Never rely on this emergency feature!
config MARS_MIN_SPACE_3
int "free space in /mars/ for primary logfiles (additional limit in GB)"
depends on MARS
default 2
---help---
MEDIUM EMERGENCY LIMIT
When free space in /mars/ drops under
MARS_MIN_SPACE_4 + MARS_MIN_SPACE_3,
elder transaction logfiles will be deleted at primary resources.
As a consequence, the secondaries may no longer be able to
get a consecute series of copies of logfiles.
As a result, they may get stuck somewhere inbetween at an
outdated, but logically consistent state.
This is a desperate action of the kernel.
After the problem has been fixed, some secondaries may need to
start a full-sync in order to continue replication at the
recent state.
In general, you should avoid such situations at the admin level.
Please implement your own monitoring at the admin level, which warns
you and/or takes appropriate countermeasures much earlier.
Never rely on this emergency feature!
config MARS_MIN_SPACE_2
int "free space in /mars/ for secondary logfiles (additional limit in GB)"
depends on MARS
default 2
---help---
MEDIUM EMERGENCY LIMIT
When free space in /mars/ drops under
MARS_MIN_SPACE_4 + MARS_MIN_SPACE_3 + MARS_MIN_SPACE_2,
elder transaction logfiles will be deleted at secondary resources.
As a consequence, some local secondary resources
may get stuck somewhere inbetween at an
outdated, but logically consistent state.
This is a desperate action of the kernel.
After the problem has been fixed and the free space becomes
larger than MARS_MIN_SPACE_4 + MARS_MIN_SPACE_3 + MARS_MIN_SPACE_2
+ MARS_MIN_SPACE_2, the secondary tries to fetch the missing
logfiles from the primary again.
However, if the necessary logfiles have been deleted at the
primary side in the meantime, this may fail.
In general, you should avoid such situations at the admin level.
Please implement your own monitoring at the admin level, which warns
you and/or takes appropriate countermeasures much earlier.

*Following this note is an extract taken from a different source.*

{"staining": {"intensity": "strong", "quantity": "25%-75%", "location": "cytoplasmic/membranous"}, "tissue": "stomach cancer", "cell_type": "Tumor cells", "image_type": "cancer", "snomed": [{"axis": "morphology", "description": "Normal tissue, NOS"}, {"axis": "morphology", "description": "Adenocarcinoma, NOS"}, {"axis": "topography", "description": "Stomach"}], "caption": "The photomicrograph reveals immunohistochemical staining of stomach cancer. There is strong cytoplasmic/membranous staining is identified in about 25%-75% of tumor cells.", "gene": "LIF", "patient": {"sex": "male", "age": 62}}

Never rely on this emergency feature!
config MARS_MIN_SPACE_1
int "free space in /mars/ for replication (additional limit in GB)"
depends on MARS
default 2
---help---
LOWEST EMERGENCY LIMIT
When free space in /mars/ drops under MARS_MIN_SPACE_4
+ MARS_MIN_SPACE_3 + MARS_MIN_SPACE_2 + MARS_MIN_SPACE_1,
fetching of transaction logfiles will stop at local secondary
resources.
As a consequence, some local secondary resources
may get stuck somewhere inbetween at an
outdated, but logically consistent state.
This is a desperate action of the kernel.

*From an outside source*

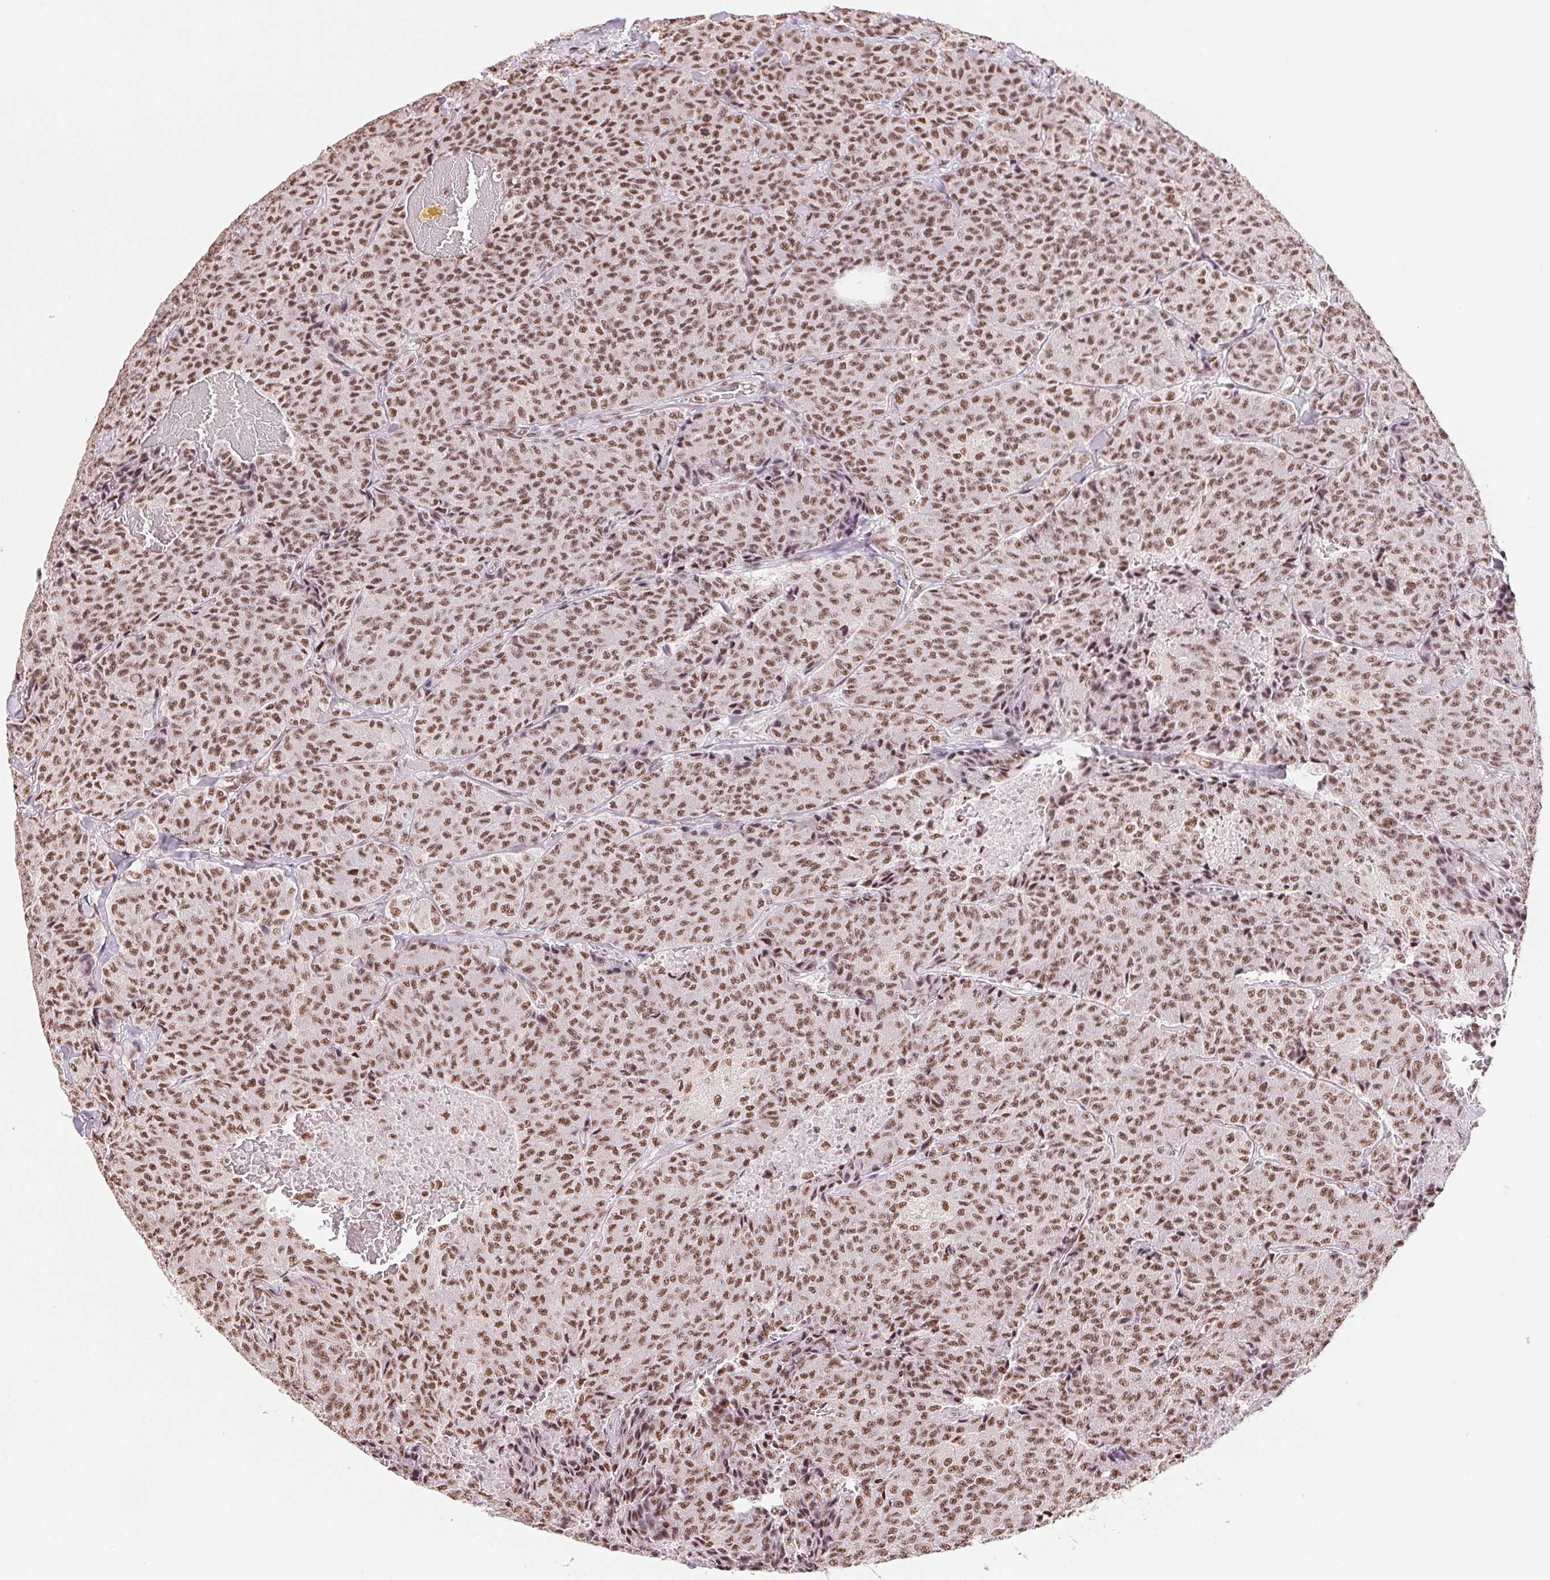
{"staining": {"intensity": "moderate", "quantity": ">75%", "location": "nuclear"}, "tissue": "carcinoid", "cell_type": "Tumor cells", "image_type": "cancer", "snomed": [{"axis": "morphology", "description": "Carcinoid, malignant, NOS"}, {"axis": "topography", "description": "Lung"}], "caption": "Immunohistochemistry (DAB) staining of human malignant carcinoid displays moderate nuclear protein staining in approximately >75% of tumor cells.", "gene": "IK", "patient": {"sex": "male", "age": 71}}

After the problem has been fixed and the free space becomes
larger than MARS_MIN_SPACE_4 + MARS_MIN_SPACE_3 + MARS_MIN_SPACE_2
+ MARS_MIN_SPACE_2, the secondary will continue fetching its
copy of logfiles from the primary side.
In general, you should avoid such situations at the admin level.
Please implement your own monitoring at the admin level, which warns
you and/or takes appropriate countermeasures much earlier.

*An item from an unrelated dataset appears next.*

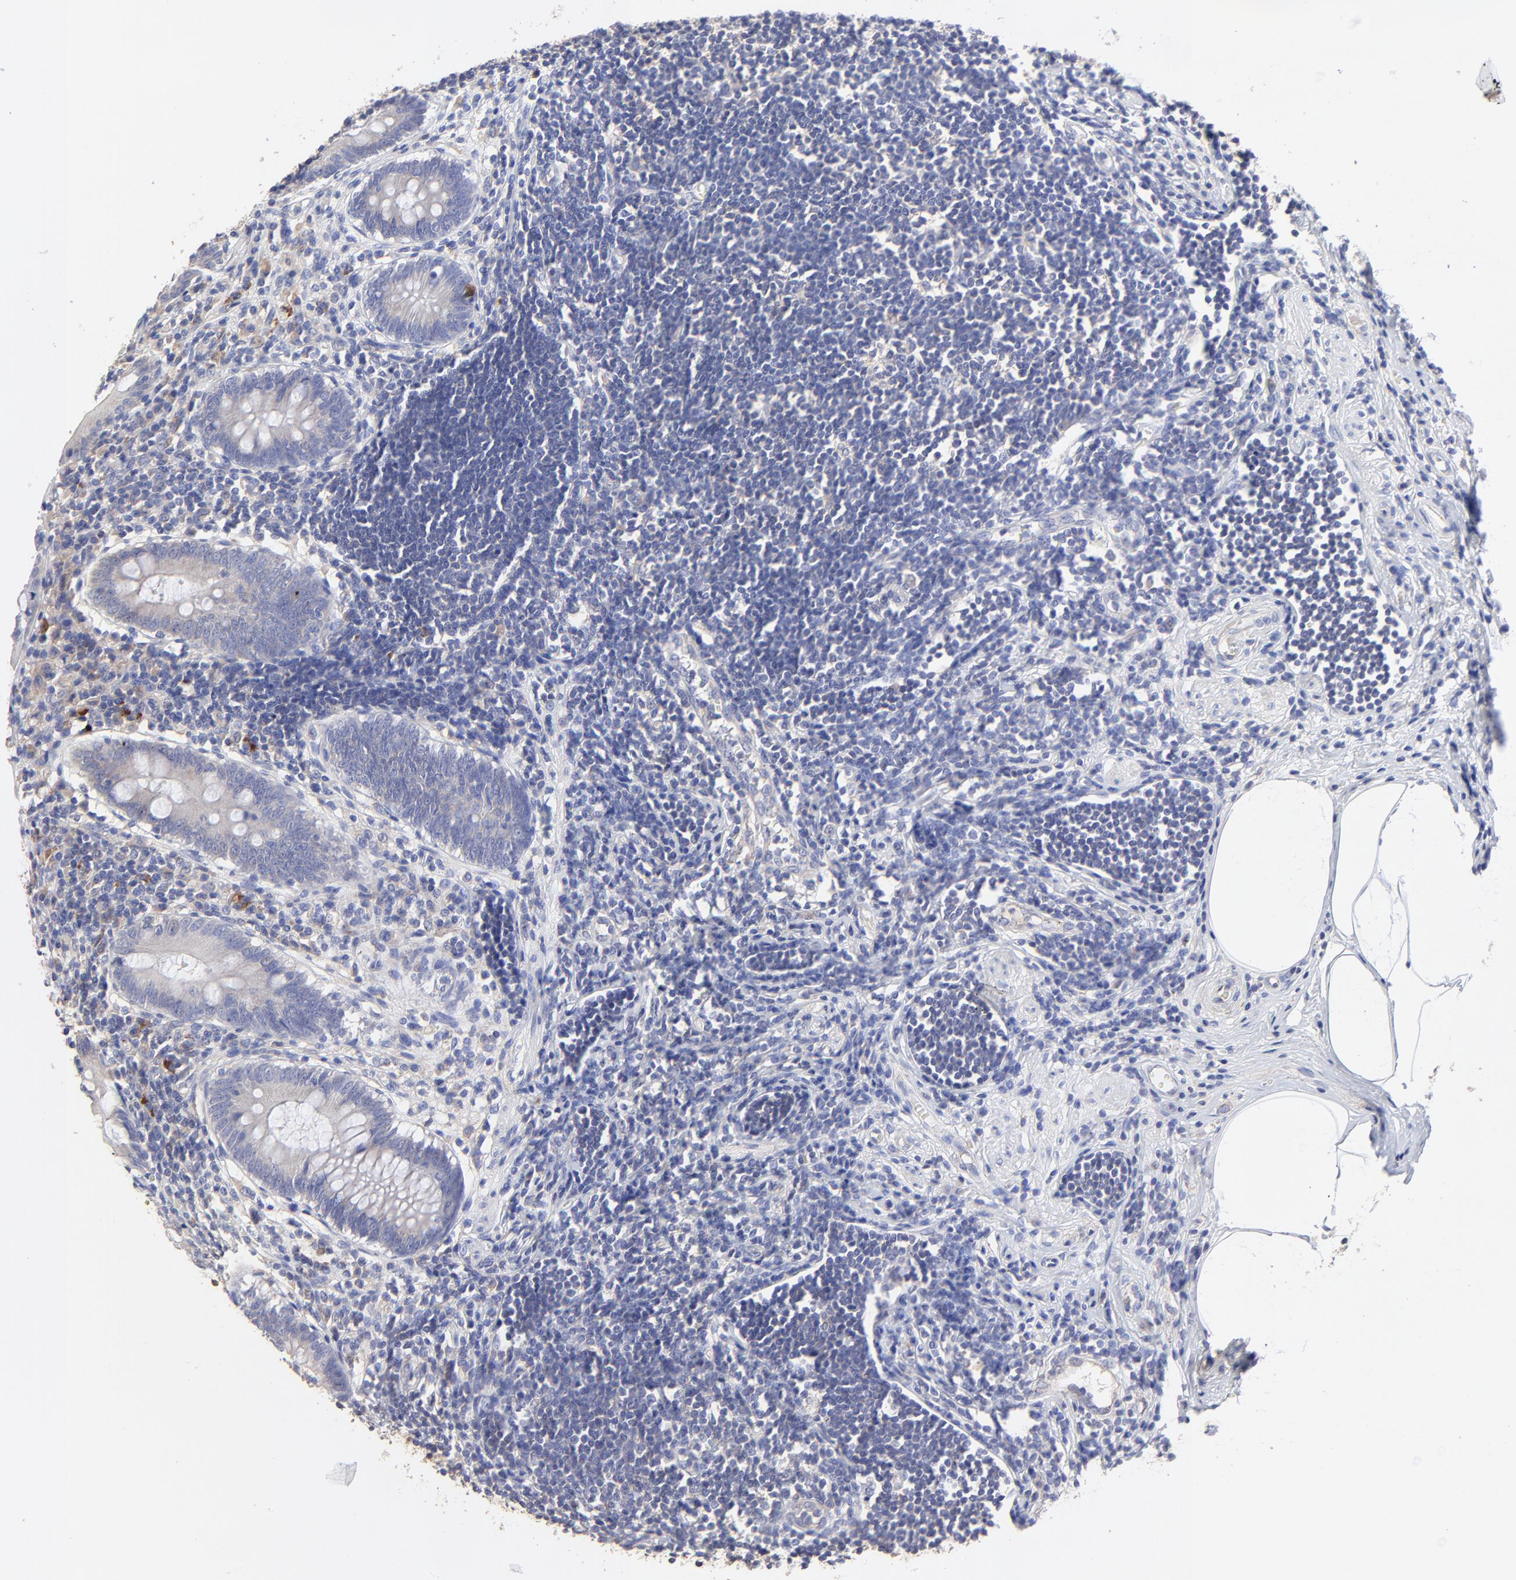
{"staining": {"intensity": "weak", "quantity": ">75%", "location": "cytoplasmic/membranous"}, "tissue": "appendix", "cell_type": "Glandular cells", "image_type": "normal", "snomed": [{"axis": "morphology", "description": "Normal tissue, NOS"}, {"axis": "topography", "description": "Appendix"}], "caption": "Immunohistochemical staining of normal appendix reveals weak cytoplasmic/membranous protein staining in about >75% of glandular cells. (Brightfield microscopy of DAB IHC at high magnification).", "gene": "LHFPL1", "patient": {"sex": "female", "age": 50}}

Never rely on this emergency feature!
config MARS_MIN_SPACE_0
int "total space needed in /mars/ for (additional limit in GB)"
depends on MARS
default 12
---help---
Operational pre-requirement.
In order to use MARS, the total space available in /mars/ must
be at least MARS_MIN_SPACE_4 + MARS_MIN_SPACE_3 + MARS_MIN_SPACE_2
+ MARS_MIN_SPACE_1 + MARS_MIN_SPACE_0.
If you cannot afford that amount of storage space, please use
DRBD in place of MARS.
config MARS_LOGROT_AUTO
int "automatic logrotate when logfile exceeds size (in GB)"
depends on MARS_LOGROT
default 32
---help---
You could switch this off by setting to 0. However, deletion
of really huge logfiles can take several minutes, or even substantial
fractions of hours (depending on the underlying filesystem).
Thus it is highly recommended to limit the logfile size to some
reasonable maximum size. Switch only off for experiments!
config MARS_PREFER_SIO
bool "prefer sio bricks instead of aio"
depends on MARS
default n
---help---
Normally OFF for production systems.
Only use as alternative for testing.